(DIRECTION 1) Please list every username that posted in the forum thread on Jun 17, 2012.

(SELECTED EXTRACT)
>> Begin
# transit mwbquic



## n brown (Jun 17, 2012)

a quickie
 pretty spacious,and in case you're wondering the hole in the seat is so the bed insert which doubles as a table can be stored under the cushion


----------



## Robmac (Jun 17, 2012)

Sweeet


----------



## oldish hippy (Jun 17, 2012)

nice job


----------



## Apache Two (Jun 17, 2012)

n brown said:


> a quickieView attachment 6133View attachment 6134View attachment 6135 pretty spacious,and in case you're wondering the hole in the seat is so the bed insert which doubles as a table can be stored under the cushion



Nbrown that is a nice conversion your the man who can...nice like it..
:dance:


----------



## afl777 (Jun 17, 2012)

Very nice. Will be good to see it when its finished with upholstery etc

Ange


----------



## ellisboy (Jun 17, 2012)

Nice work Chap :bow::banana:


----------



## herbenny (Jun 17, 2012)

Thats great I like it a lot  :banana:


----------



## AuldTam (Jun 29, 2012)

Superb job!

Have you any more pic's of the inside rear doors? I like they way you finished them of....and I want to copy it


----------



## n brown (Jun 29, 2012)
>> End
(DIRECTION 2) In the listing below, retype the lines starting at the line that contains "list We have" and ending at the line that contains "list We know".

(SUPPLIED DATA)
>> Begin
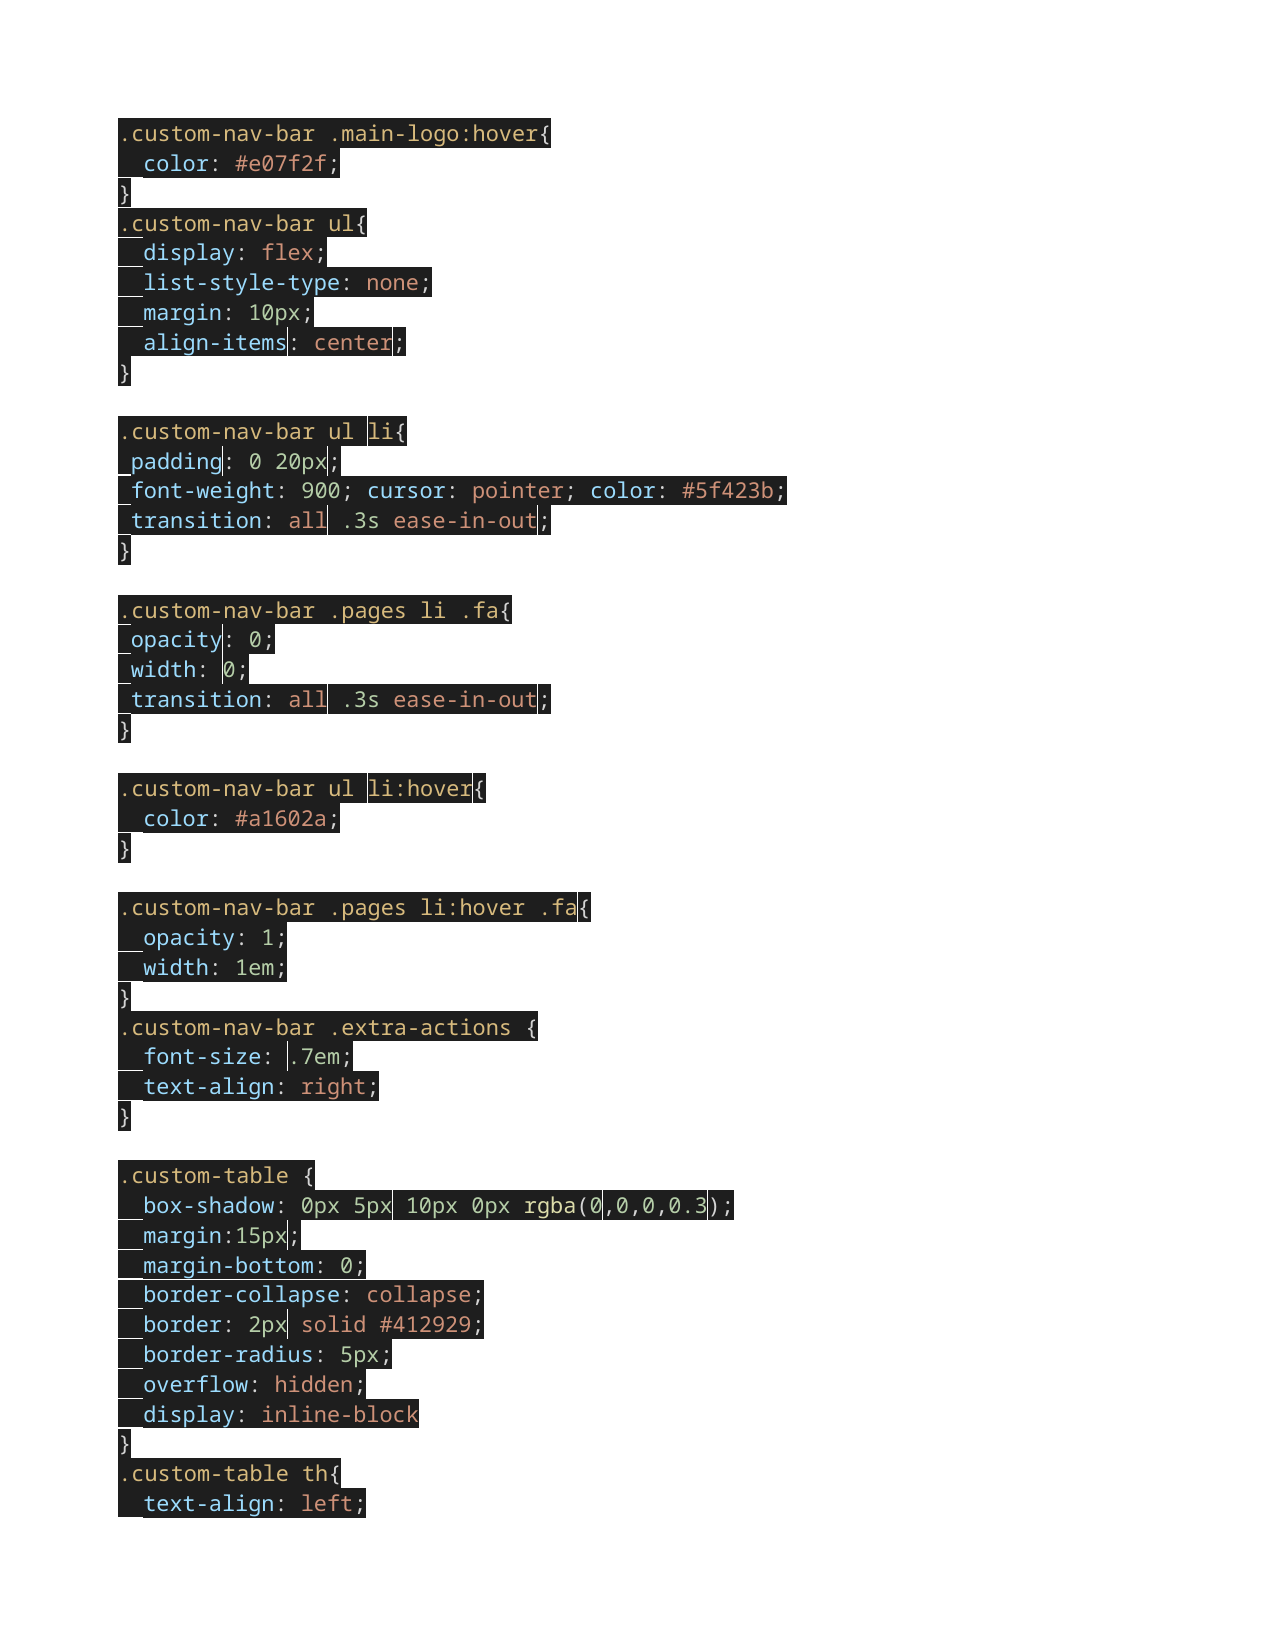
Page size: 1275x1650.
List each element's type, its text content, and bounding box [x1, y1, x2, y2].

text } [118, 833, 1157, 863]
text } [118, 982, 1157, 1011]
text text-align: right; [118, 1071, 1157, 1101]
text width: 1em; [118, 952, 1157, 982]
text margin:15px; [118, 1220, 1157, 1250]
text border: 2px solid #412929; [118, 1309, 1157, 1339]
text box-shadow: 0px 5px 10px 0px rgba(0,0,0,0.3); [118, 1190, 1157, 1220]
text .custom-nav-bar .pages li .fa{ [118, 594, 1157, 624]
text font-weight: 900; cursor: pointer; color: #5f423b; [118, 476, 1157, 505]
text color: #a1602a; [118, 803, 1157, 833]
text transition: all .3s ease-in-out; [118, 505, 1157, 535]
text .custom-nav-bar .main-logo:hover{ [118, 118, 1157, 148]
text width: 0; [118, 654, 1157, 684]
text } [118, 1428, 1157, 1458]
text } [118, 356, 1157, 386]
text margin: 10px; [118, 297, 1157, 327]
text margin-bottom: 0; [118, 1250, 1157, 1279]
text display: flex; [118, 237, 1157, 267]
text overflow: hidden; [118, 1369, 1157, 1399]
text padding: 0 20px; [118, 446, 1157, 476]
text } [118, 535, 1157, 565]
text .custom-nav-bar ul{ [118, 207, 1157, 237]
text transition: all .3s ease-in-out; [118, 684, 1157, 714]
text } [118, 714, 1157, 743]
text text-align: left; [118, 1488, 1157, 1518]
text font-size: .7em; [118, 1041, 1157, 1071]
text display: inline-block [118, 1399, 1157, 1428]
text .custom-table { [118, 1160, 1157, 1190]
text color: #e07f2f; [118, 148, 1157, 178]
text list-style-type: none; [118, 267, 1157, 297]
text opacity: 0; [118, 624, 1157, 654]
text .custom-table th{ [118, 1458, 1157, 1488]
text align-items: center; [118, 327, 1157, 356]
text .custom-nav-bar .pages li:hover .fa{ [118, 892, 1157, 922]
text } [118, 1101, 1157, 1131]
text border-radius: 5px; [118, 1339, 1157, 1369]
text opacity: 1; [118, 922, 1157, 952]
text .custom-nav-bar ul li{ [118, 416, 1157, 446]
text } [118, 178, 1157, 207]
text .custom-nav-bar ul li:hover{ [118, 773, 1157, 803]
text border-collapse: collapse; [118, 1279, 1157, 1309]
text .custom-nav-bar .extra-actions { [118, 1011, 1157, 1041]
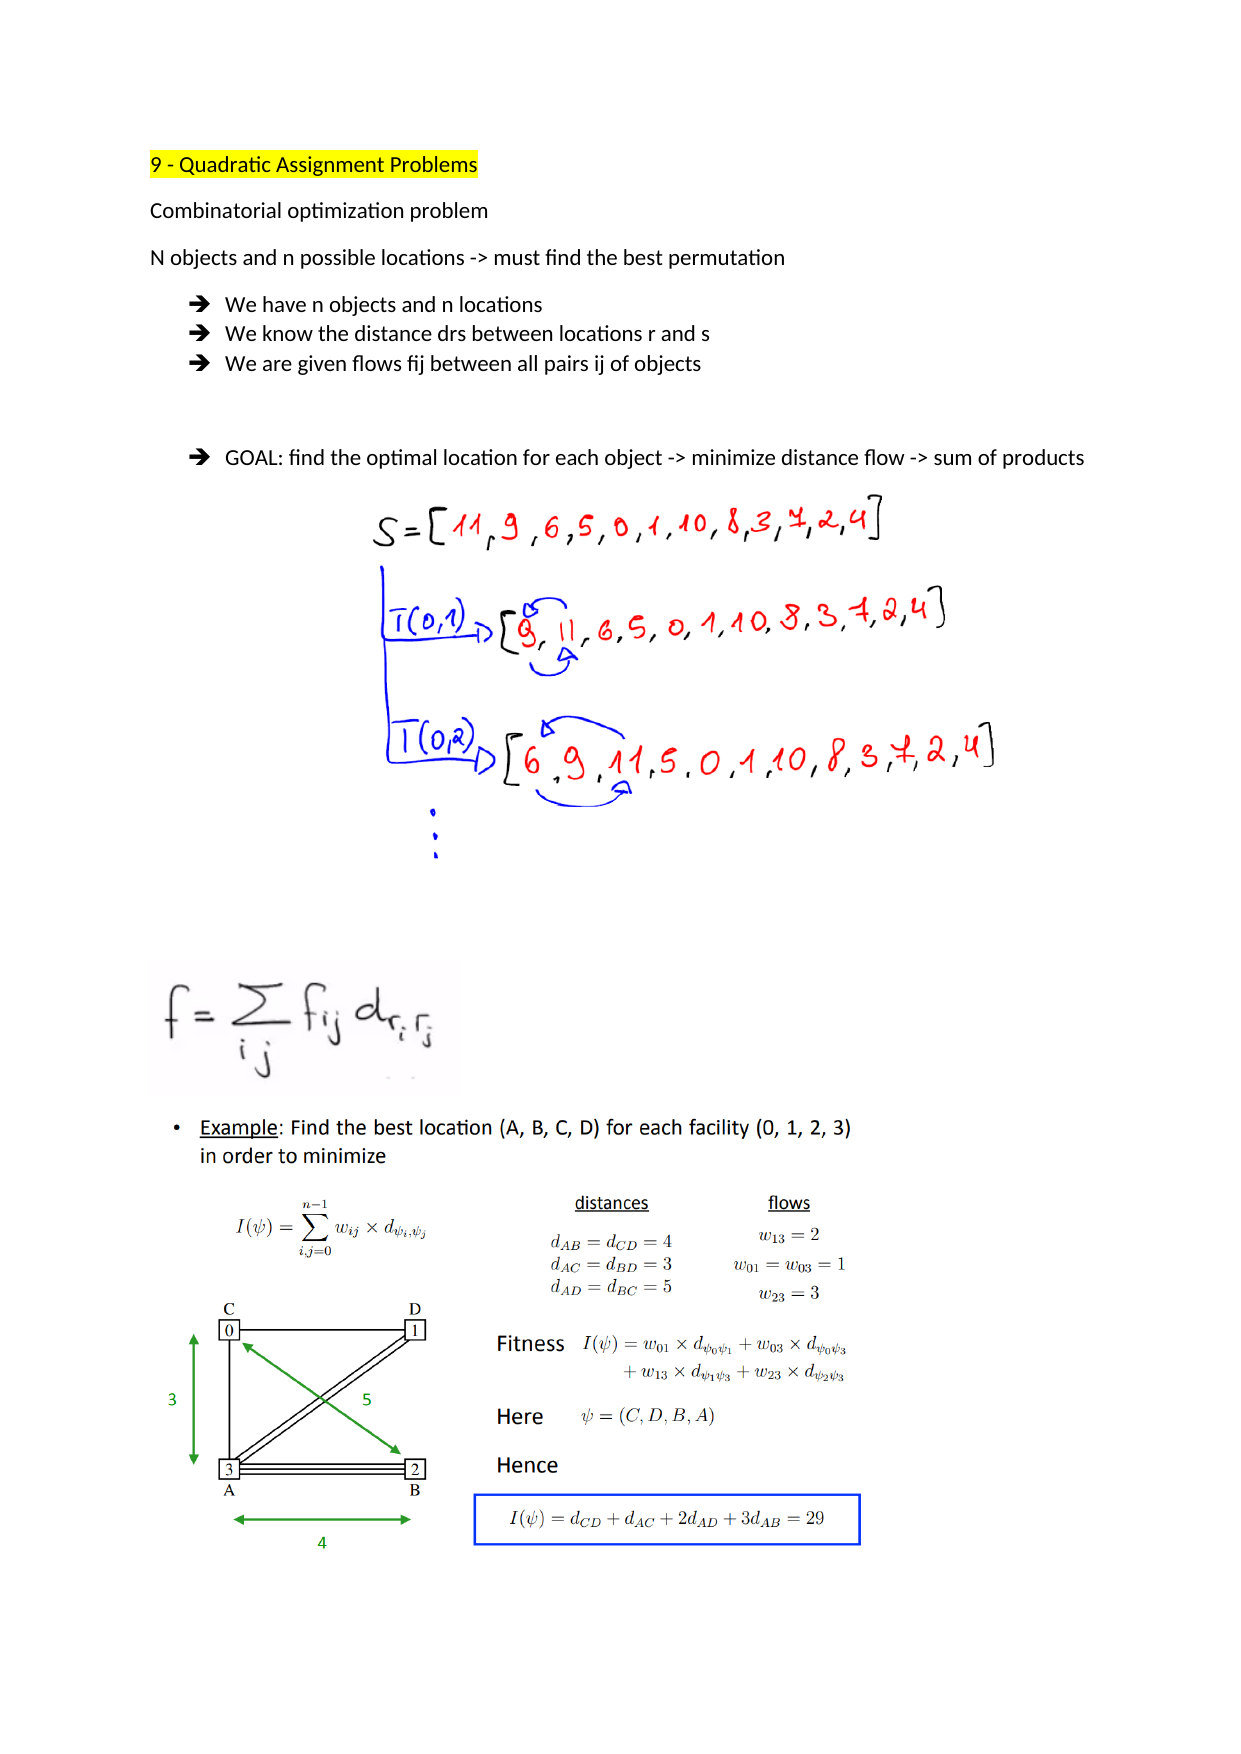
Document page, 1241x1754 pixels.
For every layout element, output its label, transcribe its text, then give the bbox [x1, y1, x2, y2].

list We have n objects and n locations [187, 290, 1090, 318]
list GOAL: find the optimal location for each object -> minimize distance flow -> sum of products [187, 443, 1090, 471]
text N objects and n possible locations -> must find the best permutation [150, 243, 1090, 271]
list We are given flows fij between all pairs ij of objects [187, 349, 1090, 377]
text 9 - Quadratic Assignment Problems [150, 150, 1090, 178]
list We know the distance drs between locations r and s [187, 319, 1090, 348]
text Combinatorial optimization problem [150, 197, 1090, 224]
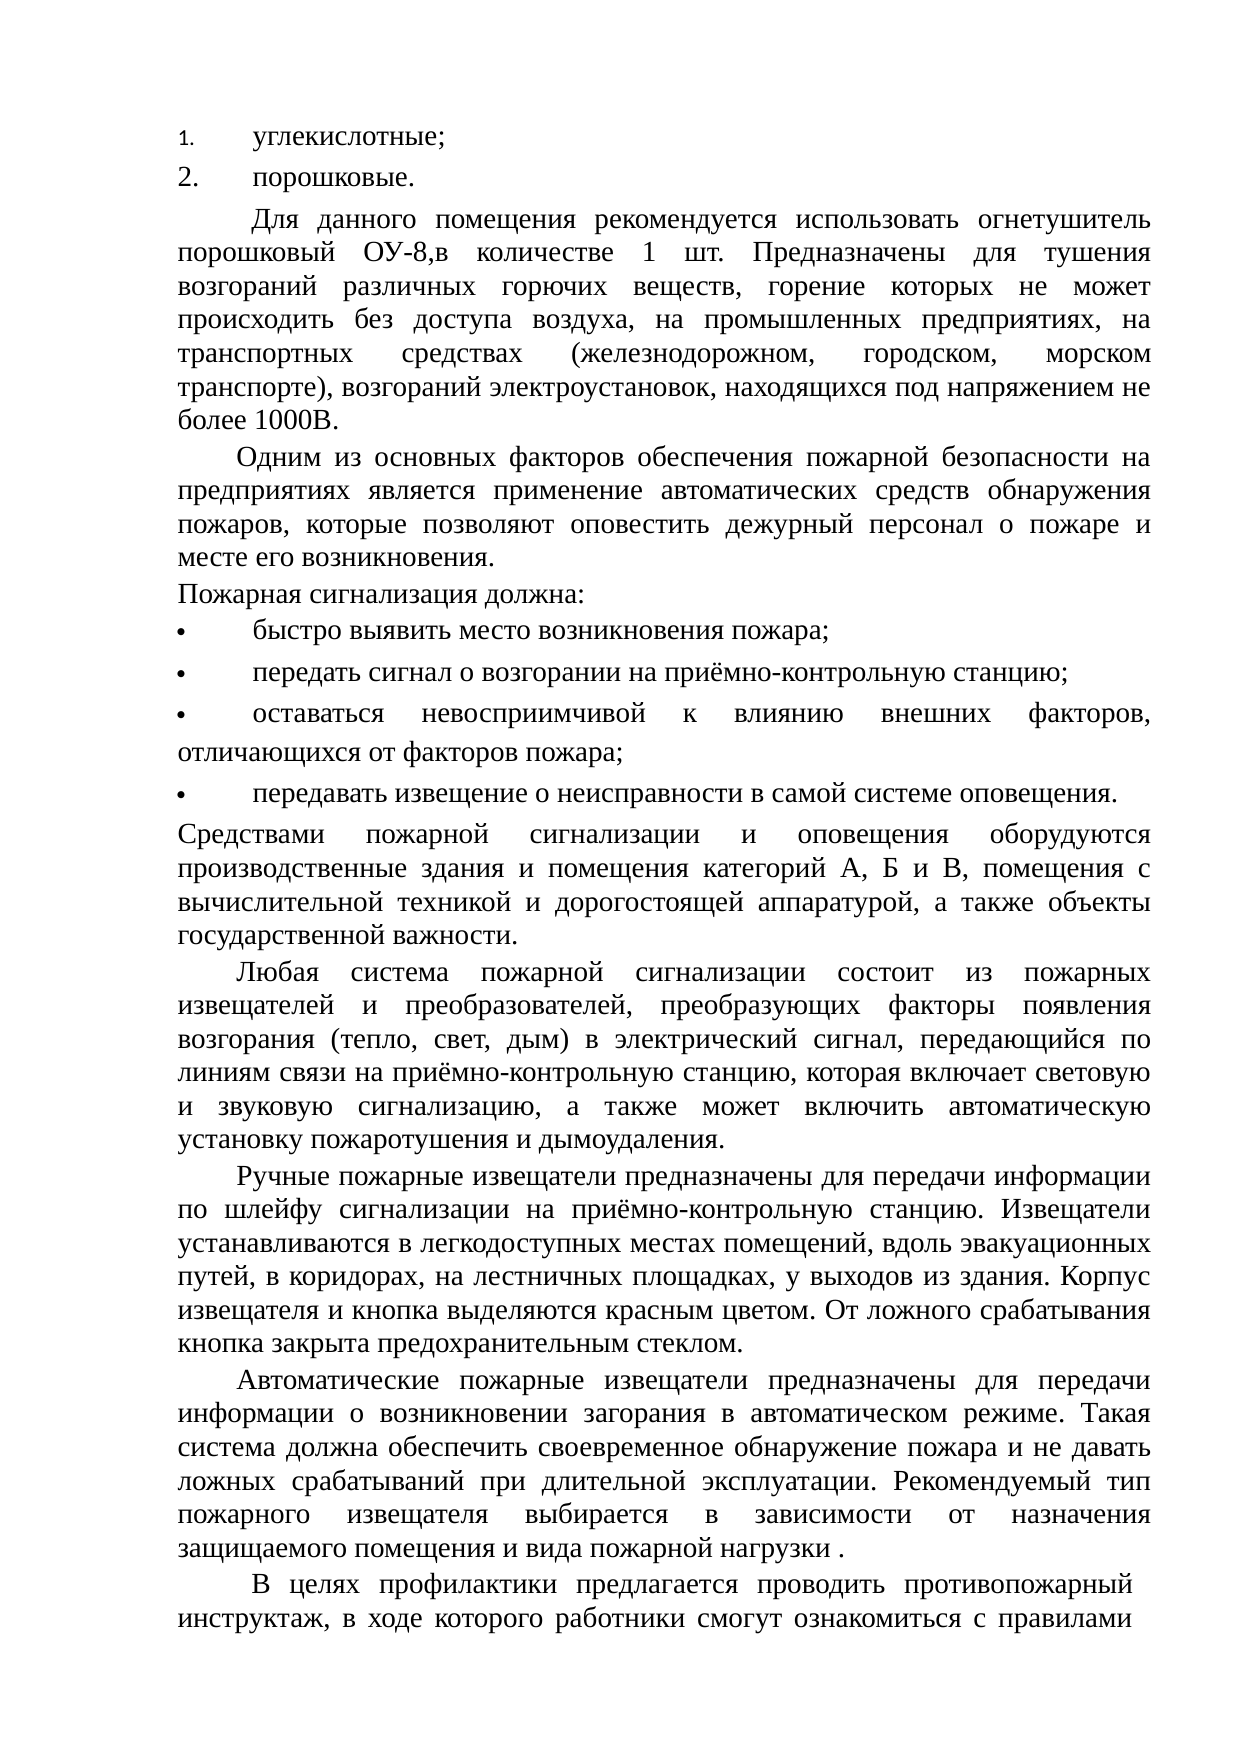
>> End
(CORRECT RESPONSE 1) n brown, Robmac, oldish hippy, Apache Two, afl777, ellisboy, herbenny

(CORRECT RESPONSE 2)
list We have n objects and n locations [187, 290, 1090, 318]
list GOAL: find the optimal location for each object -> minimize distance flow -> sum of products [187, 443, 1090, 471]
text N objects and n possible locations -> must find the best permutation [150, 243, 1090, 271]
list We are given flows fij between all pairs ij of objects [187, 349, 1090, 377]
text 9 - Quadratic Assignment Problems [150, 150, 1090, 178]
list We know the distance drs between locations r and s [187, 319, 1090, 348]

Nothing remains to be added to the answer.